Cyprus - Economic development

The first development plan (1962–66), designed to broaden the base of the economy and to raise the standard of living, resulted in an average annual real growth rate of 5.4%. The second development plan (1967–71) called for an annual growth rate of 7% in the GDP; actual growth during this period was nearly 8% annually. The third development plan (1972–76) envisaged an annual economic growth rate of 7.2%, but a drought in 1973 and the war in 1974 badly disrupted development programs. Physical destruction, a massive refugee problem, and a collapse of production, services, and exports made it impossible for Cyprus to reach the targets.

Since 1975, multi-year emergency economic action plans inaugurated by the Republic of Cyprus have provided for increased employment, incentives to reactivate the economy, more capital investment, and measures to maintain economic stability. The 1994–98 Strategic Development Plan emphasized a free-market, private-sector economic approach with a target GDP growth of 4% annually. The plan called for a domestic savings rate of 22.3% of GDP; an increase of labor productivity of 2.8% between 1994–96; an inflation rate of approximately 3%, and unemployment no greater than 2.8%. As of 1996, Cyprus has largely met these goals with the exception of less than target levels of savings and productivity.

While Cyprus used to receive substantial amounts of development aid, due in part to its own improving economy and a recession in the European donor countries, it now receives little direct financial assistance from other nations.

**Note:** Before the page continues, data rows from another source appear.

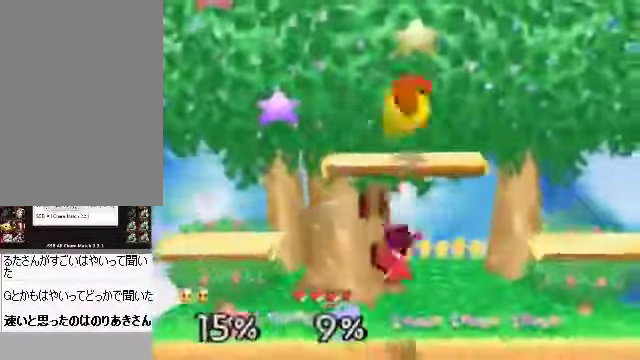
Gameplay with a controller (Nintendo layout); each line is a JSON object with the inputs held at the frame after it. "events" lists button and stick changes between this image and that frame as [ms after this image, input, new state], when the widget could be followed in between. Not read: L3 R3 Z.
{"buttons": [], "left_stick": "right", "events": [[100, "left_stick", "center"], [402, "C_DOWN", "down"], [435, "left_stick", "right"], [469, "C_DOWN", "up"]]}
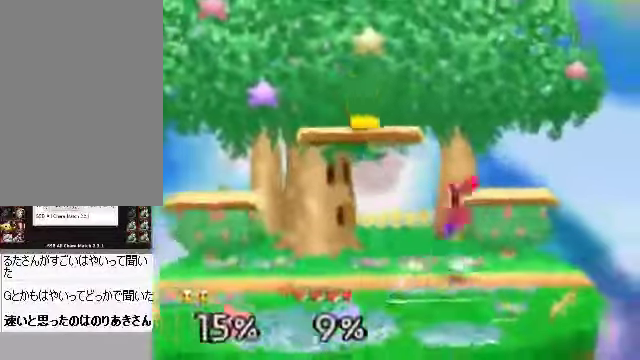
{"buttons": [], "left_stick": "right", "events": [[134, "left_stick", "down-right"], [368, "left_stick", "center"], [435, "left_stick", "right"]]}
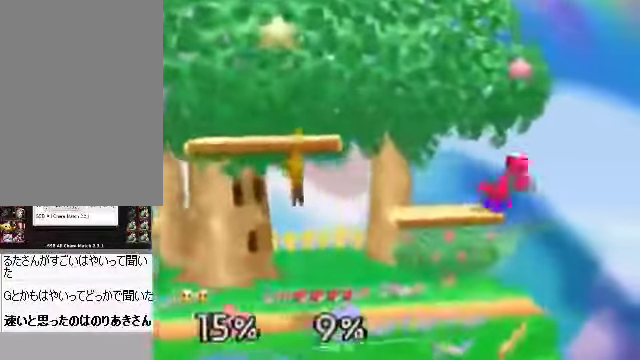
{"buttons": [], "left_stick": "center", "events": [[134, "A", "down"], [234, "A", "up"], [368, "left_stick", "center"]]}
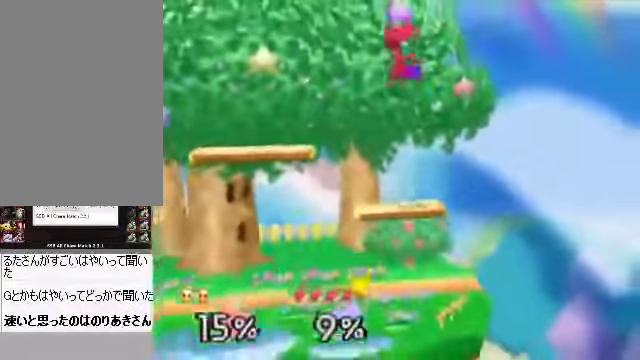
{"buttons": [], "left_stick": "down-right", "events": [[67, "left_stick", "right"], [201, "C_DOWN", "down"], [234, "left_stick", "left"], [335, "A", "down"], [335, "C_DOWN", "up"], [368, "A", "up"], [469, "left_stick", "down-right"]]}
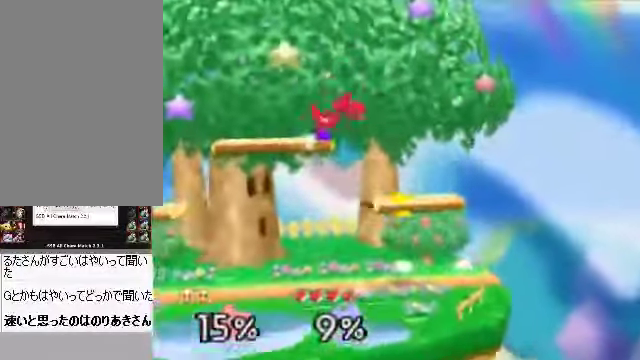
{"buttons": [], "left_stick": "up", "events": [[168, "left_stick", "center"], [435, "left_stick", "up"]]}
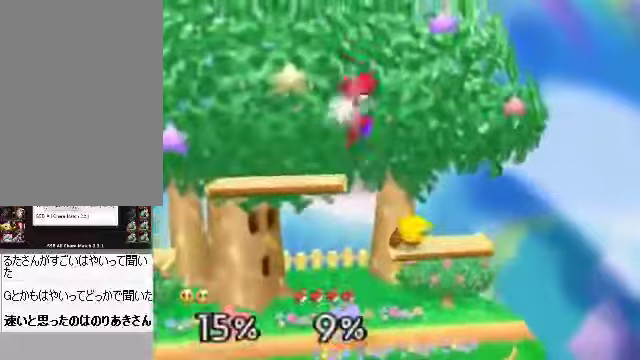
{"buttons": [], "left_stick": "up", "events": [[167, "A", "down"], [201, "A", "up"], [268, "A", "down"], [335, "A", "up"]]}
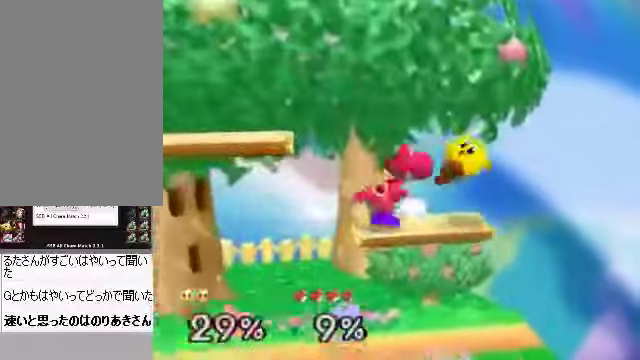
{"buttons": ["A", "C_DOWN"], "left_stick": "left", "events": [[101, "left_stick", "center"], [368, "left_stick", "left"], [469, "C_DOWN", "down"], [502, "A", "down"]]}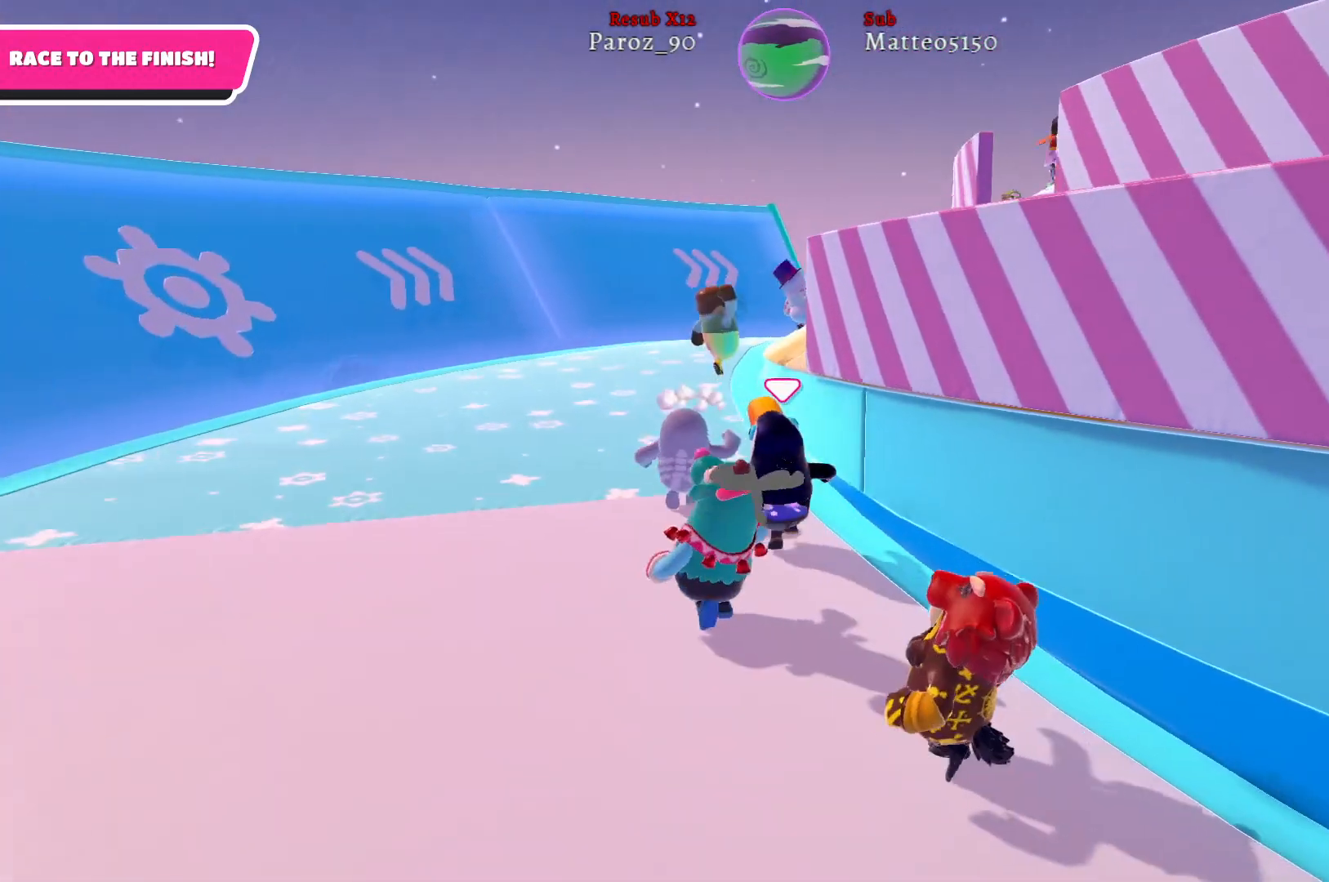
Gameplay with a controller (Xbox layout); each line is a JSON object with the inputs held at the frame after it. "events" lists button and stick changes between this image and that frame as [ms after this image, input, new state], when the widget could be followed in between.
{"buttons": [], "left_stick": "up-left", "right_stick": "right", "events": []}
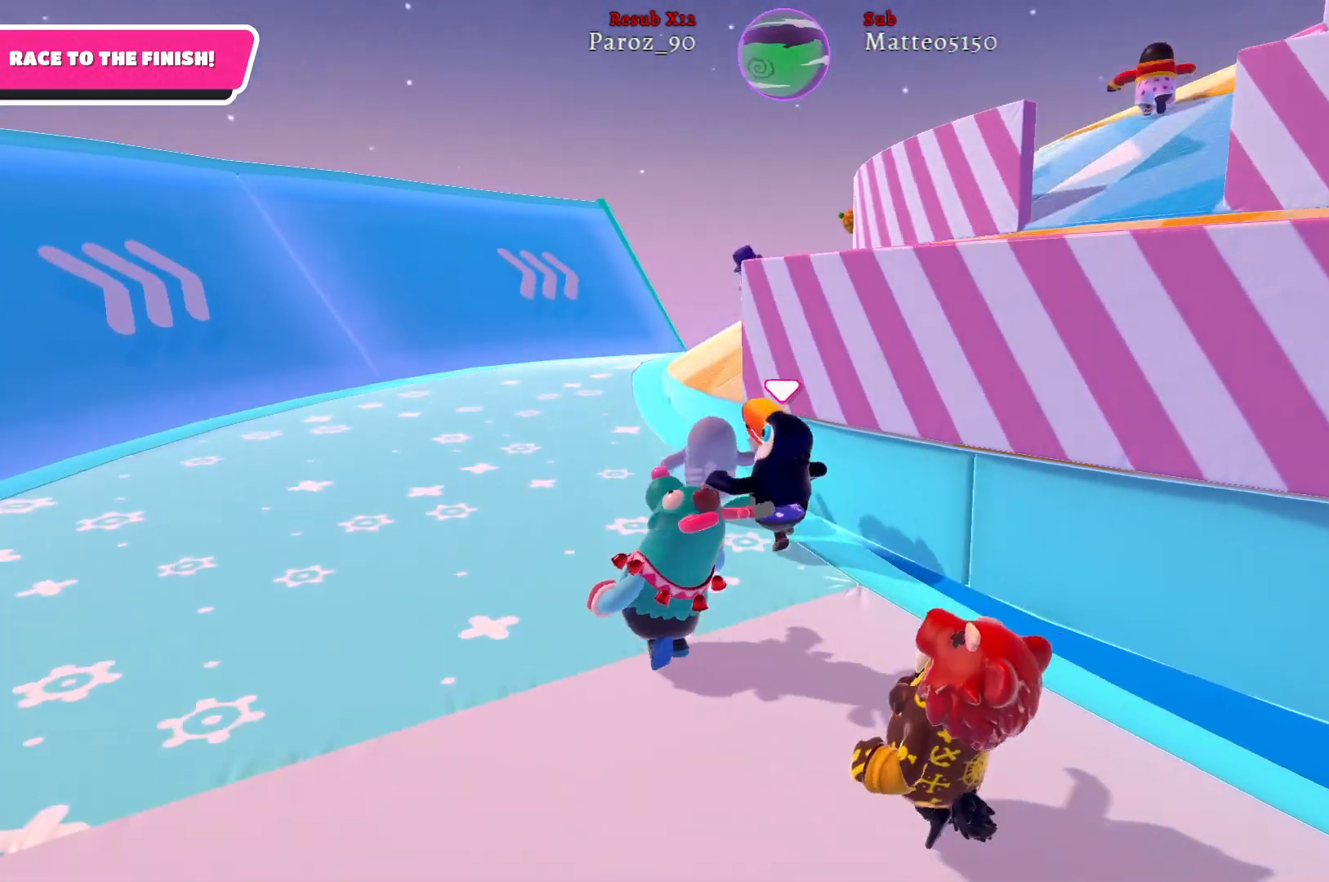
{"buttons": [], "left_stick": "up-left", "right_stick": "right", "events": []}
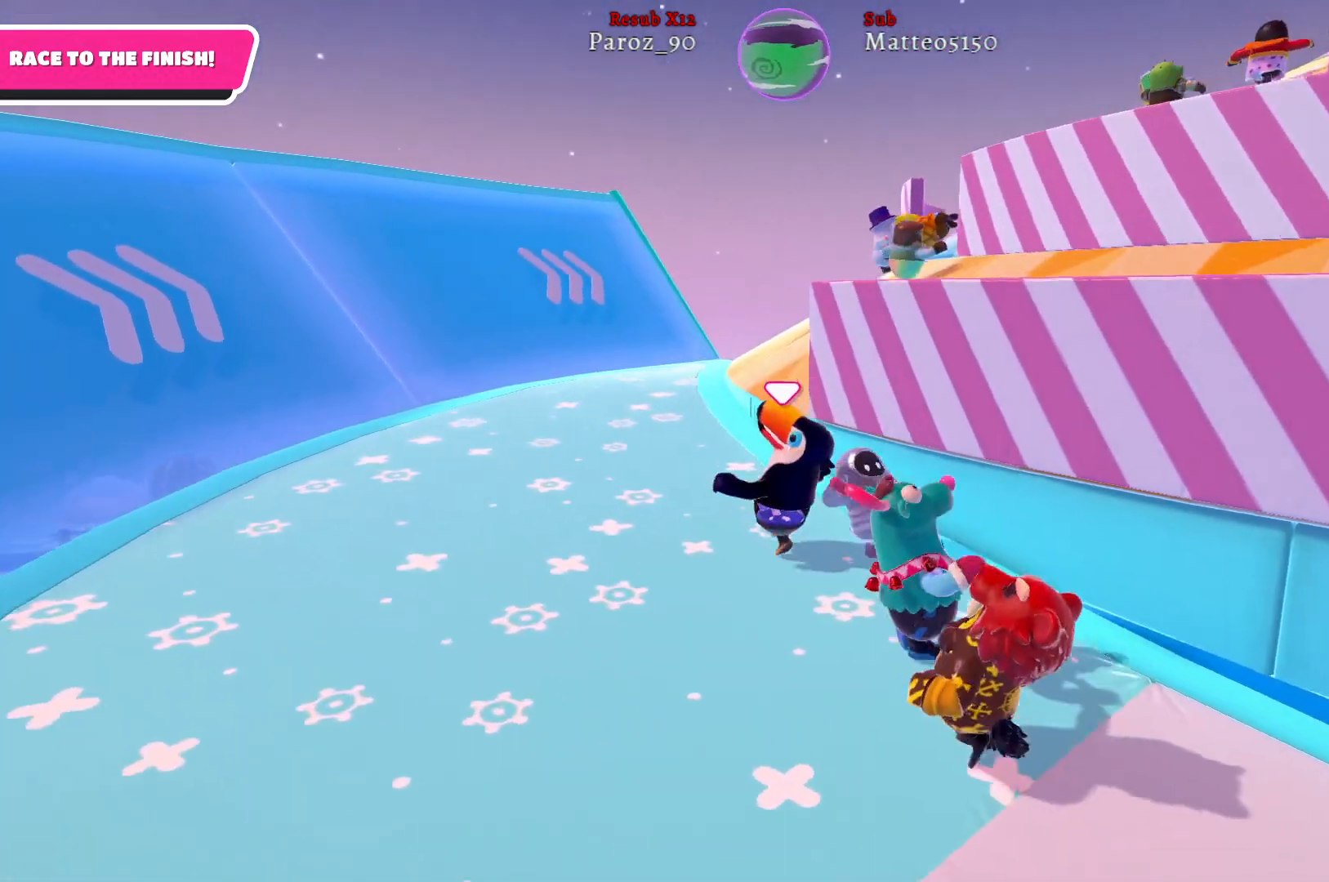
{"buttons": [], "left_stick": "down", "right_stick": "right", "events": [[417, "left_stick", "down-left"], [500, "left_stick", "down"]]}
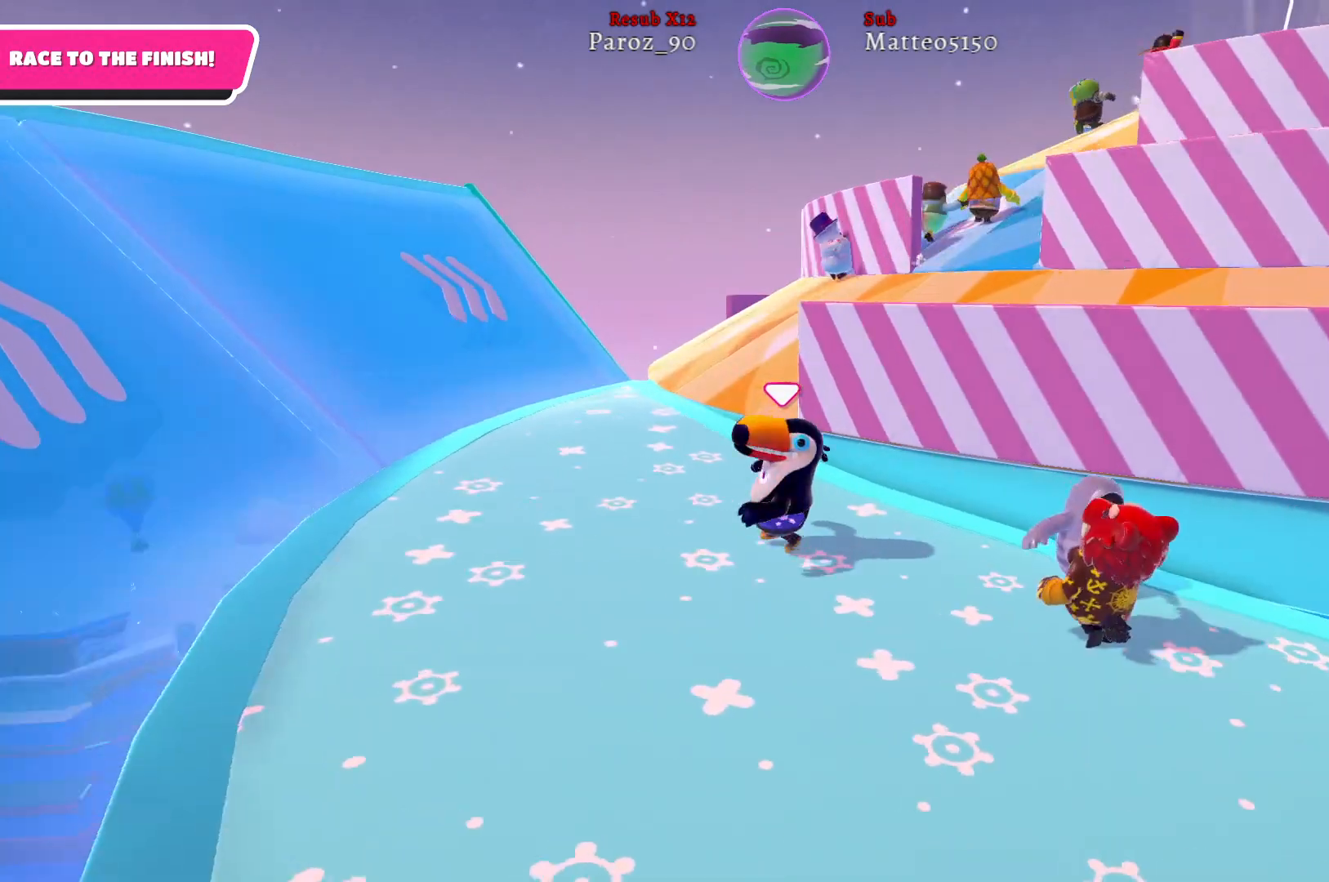
{"buttons": [], "left_stick": "up-left", "right_stick": "center", "events": [[17, "left_stick", "down-right"], [83, "right_stick", "center"], [117, "left_stick", "right"], [283, "left_stick", "up-right"], [483, "left_stick", "up-left"]]}
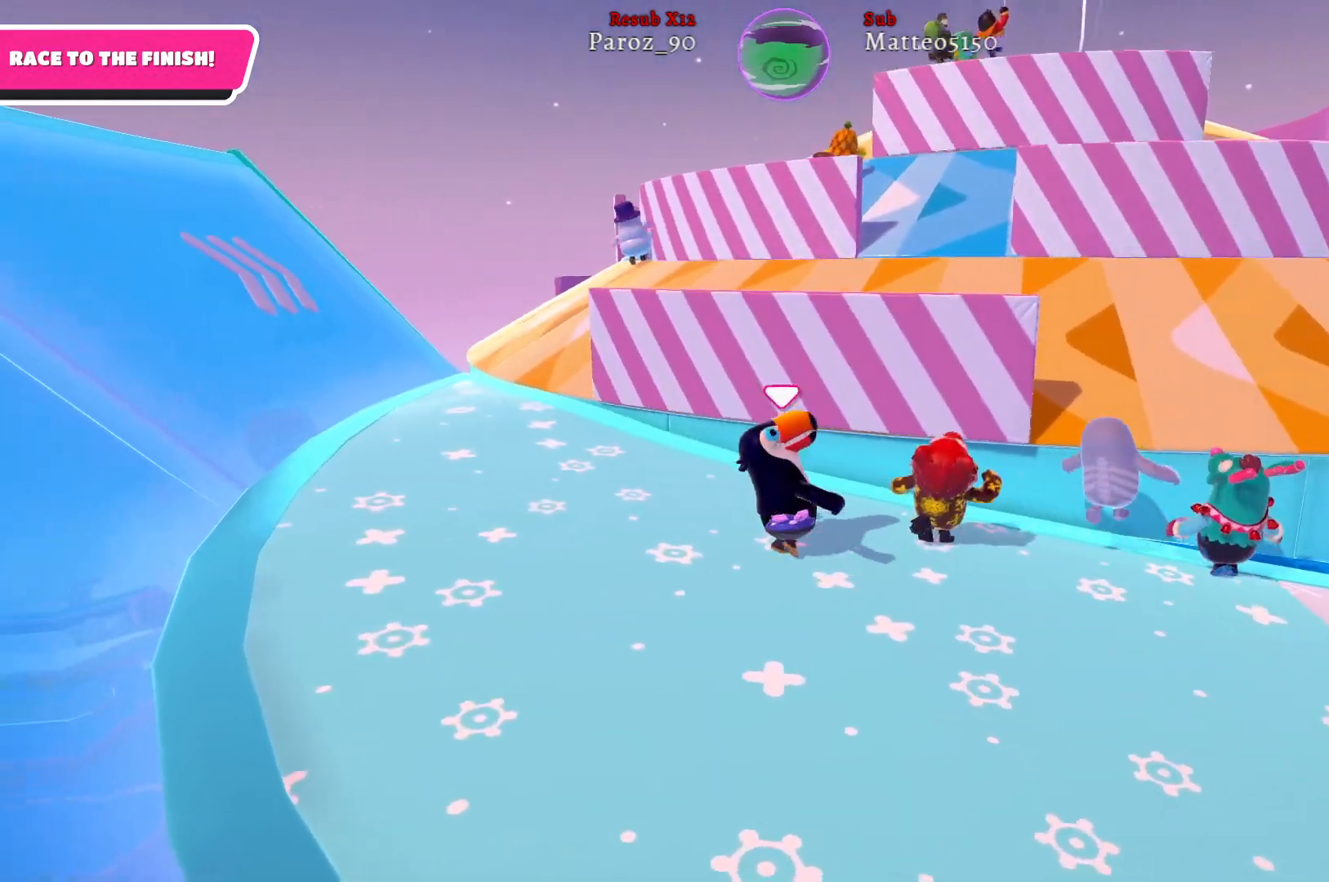
{"buttons": [], "left_stick": "up-right", "right_stick": "center", "events": [[150, "left_stick", "down-left"], [233, "left_stick", "down-right"], [317, "left_stick", "up-right"]]}
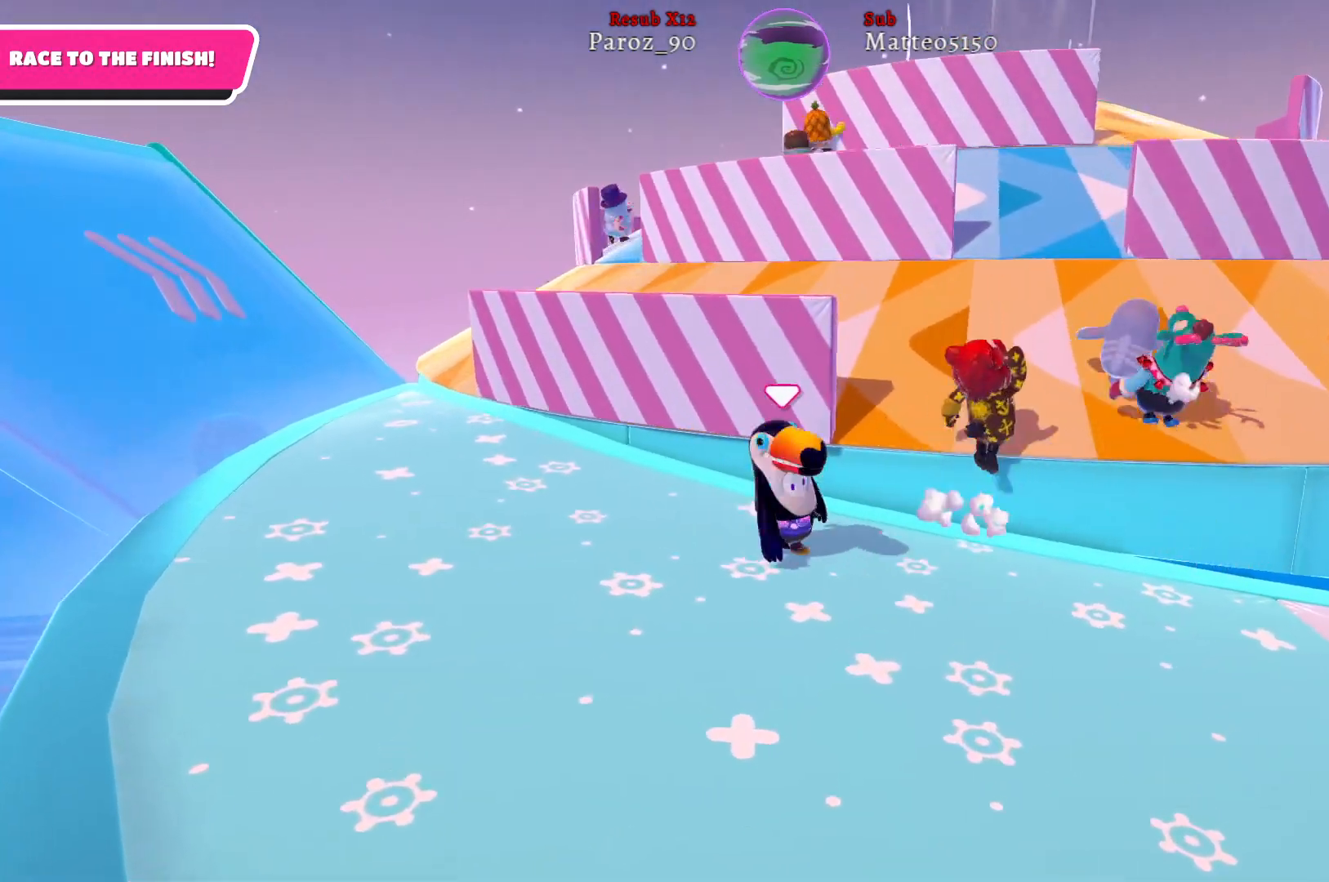
{"buttons": [], "left_stick": "up", "right_stick": "center", "events": [[17, "left_stick", "up"], [133, "A", "down"], [300, "A", "up"]]}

Since its military intervention in 1974, Turkey has provided substantial financial aid to the Turkish Cypriot area. In 1996, this assistance was estimated to be approximately one-third of the area's GDP, or approximately $175 million.

Membership in the European Union (EU) is a major goal of the Republic of Cyprus. As a result, Cyprus is harmonizing its laws in accordance with EU standards. At the December 1999 EU summit in Helsinki, Cyprus joined the list of candidates for entry. The Republic of Cyprus has also offered to allow a Turkish Cypriot delegation in its negotiating group. Turkish Cypriots, however, oppose Greek Cypriot entry into the EU prior to both a political settlement of the island's division and Turkish accession to the EU. Many observers believe it unlikely that the EU will allow the Republic of Cyprus to join prior to the island's reunification. Greece, however, has threatened to veto any EU expansion if Cyprus is denied entry, regardless of the political situation on the island.